Interactive multi-document summarization is a crucial task in natural language processing, as it enables users to selectively retrieve important information from multiple documents. However, selecting queries based solely on their informativeness may lead to complex and hard-to-answer queries for humans. This paper proposes a preference-based approach that considers the ease of answering queries in addition to their informativeness.

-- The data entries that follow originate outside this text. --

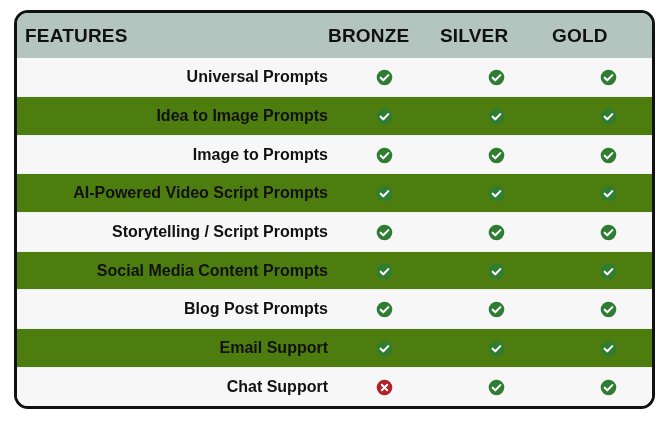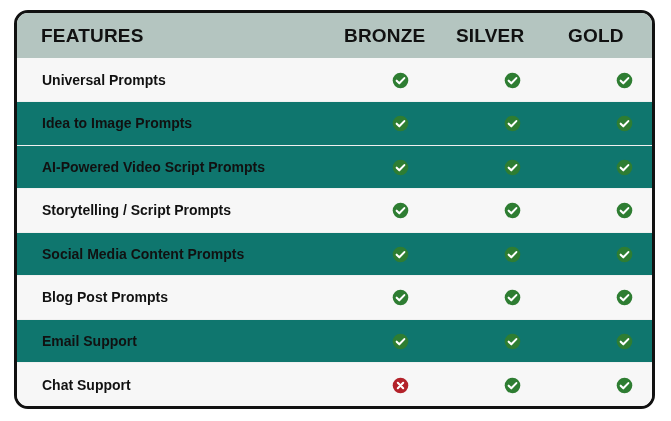--- a/index.html
+++ b/index.html
@@ -39,46 +39,46 @@
     height: 45px;
     font-size: 19px;
     font-weight: bold;
     color: #111111;
     letter-spacing: 0.2px;
     padding: 0;
     vertical-align: middle;
   }
   th.col-features {
     text-align: left;
-    padding-left: 24px;
+    padding-left: 8px;
     width: 303px;
     margin-left: 25px;
   }
   th.col-plan {
     text-align: left;
     width: 112px;
   }
 
   tbody tr {
     height: 32px;
   }
   tbody tr.odd  { background: #f7f7f7; }
-  tbody tr.even { background: #0f766e; }
+  tbody tr.even { background: #4d7c0f; }
 
   tbody td {
     padding: 0;
     vertical-align: middle;
     border-bottom: 1px solid #f0f0f0;
   }
   tbody tr:last-child td { border-bottom: none; }
 
   td.feature-name {
-    text-align: left;
+    text-align: right;
     padding-left: 25px;
-    font-size: 14px;
+    font-size: 16px;
     font-weight: bold;
     color: #111111;
     white-space: nowrap;
   }
   td.plan-cell {
     text-align: center;
   }
 
   .mark {
     display: inline-block;
@@ -124,20 +124,35 @@
               </svg></span></td>
           <td class="plan-cell"><span><svg viewBox="0 0 24 24" class="mark">
                 <circle cx="12" cy="12" r="11" fill="#2e7d32"></circle>
                 <path d="M6.6 12.3 L10.3 16 L17.4 8.6" stroke="#ffffff" stroke-width="2.9" stroke-linecap="round" stroke-linejoin="round" fill="none"></path>
               </svg></span></td>
           <td class="plan-cell"><span><svg viewBox="0 0 24 24" class="mark">
                 <circle cx="12" cy="12" r="11" fill="#2e7d32"></circle>
                 <path d="M6.6 12.3 L10.3 16 L17.4 8.6" stroke="#ffffff" stroke-width="2.9" stroke-linecap="round" stroke-linejoin="round" fill="none"></path>
               </svg></span></td>
         </tr>
+        <tr class="odd">
+          <td class="feature-name">Image to Prompts</td>
+          <td class="plan-cell"><span><svg viewBox="0 0 24 24" class="mark">
+                <circle cx="12" cy="12" r="11" fill="#2e7d32"></circle>
+                <path d="M6.6 12.3 L10.3 16 L17.4 8.6" stroke="#ffffff" stroke-width="2.9" stroke-linecap="round" stroke-linejoin="round" fill="none"></path>
+              </svg></span></td>
+          <td class="plan-cell"><span><svg viewBox="0 0 24 24" class="mark">
+                <circle cx="12" cy="12" r="11" fill="#2e7d32"></circle>
+                <path d="M6.6 12.3 L10.3 16 L17.4 8.6" stroke="#ffffff" stroke-width="2.9" stroke-linecap="round" stroke-linejoin="round" fill="none"></path>
+              </svg></span></td>
+          <td class="plan-cell"><span><svg viewBox="0 0 24 24" class="mark">
+                <circle cx="12" cy="12" r="11" fill="#2e7d32"></circle>
+                <path d="M6.6 12.3 L10.3 16 L17.4 8.6" stroke="#ffffff" stroke-width="2.9" stroke-linecap="round" stroke-linejoin="round" fill="none"></path>
+              </svg></span></td>
+        </tr>
         <tr class="even">
           <td class="feature-name">AI-Powered Video Script Prompts</td>
           <td class="plan-cell"><span><svg viewBox="0 0 24 24" class="mark">
                 <circle cx="12" cy="12" r="11" fill="#2e7d32"></circle>
                 <path d="M6.6 12.3 L10.3 16 L17.4 8.6" stroke="#ffffff" stroke-width="2.9" stroke-linecap="round" stroke-linejoin="round" fill="none"></path>
               </svg></span></td>
           <td class="plan-cell"><span><svg viewBox="0 0 24 24" class="mark">
                 <circle cx="12" cy="12" r="11" fill="#2e7d32"></circle>
                 <path d="M6.6 12.3 L10.3 16 L17.4 8.6" stroke="#ffffff" stroke-width="2.9" stroke-linecap="round" stroke-linejoin="round" fill="none"></path>
               </svg></span></td>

Preference-Based Interactive Multi-Document Summarization:
The proposed method, called APRIL (Interactively Learning to Summarise by Combining Active Preference Learning and Reinforcement Learning), combines active preference learning and reinforcement learning to learn a summary generator that can interactively generate summaries for users. The key idea is to use the user’s feedback to adapt the summary generator, rather than relying solely on the informativeness of the queries.
Active Preference Learning
Active preference learning involves asking the user for their preferences between different summaries, and using these preferences to update the summary generator. This approach is effective in reducing the cognitive load on the human oracle, as it allows users to selectively provide feedback rather than answering complex and hard-to-understand queries.
Reinforcement Learning
Reinforcement learning involves using the user’s feedback to train a reward model that can guide the summary generator towards generating high-quality summaries. The reward model is trained based on the user’s preferences, and it can learn to generate summaries that are more informative and easier to understand.
Scaling Laws for Reward Model Overoptimization
One challenge in using reinforcement learning for interactive multi-document summarization is the problem of overoptimization, where the reward model becomes too specialized to the training data and fails to generalize to new documents. To address this issue, Gao et al. propose a scaling law approach that adjusts the reward model based on the complexity of the input document. This approach can help to prevent overoptimization and improve the generalization of the summary generator.
Conclusion
In conclusion, APRIL is a preference-based interactive multi-document summarization method that combines active preference learning and reinforcement learning to learn a summary generator that can interactively generate summaries for users. By considering both the informativeness and the ease of answering queries, APRIL can provide high-quality summaries that are more comprehensible and easier to understand than those generated by traditional methods. The scaling law approach proposed in this paper can help to prevent overoptimization and improve the generalization of the summary generator, making it a promising method for interactive multi-document summarization.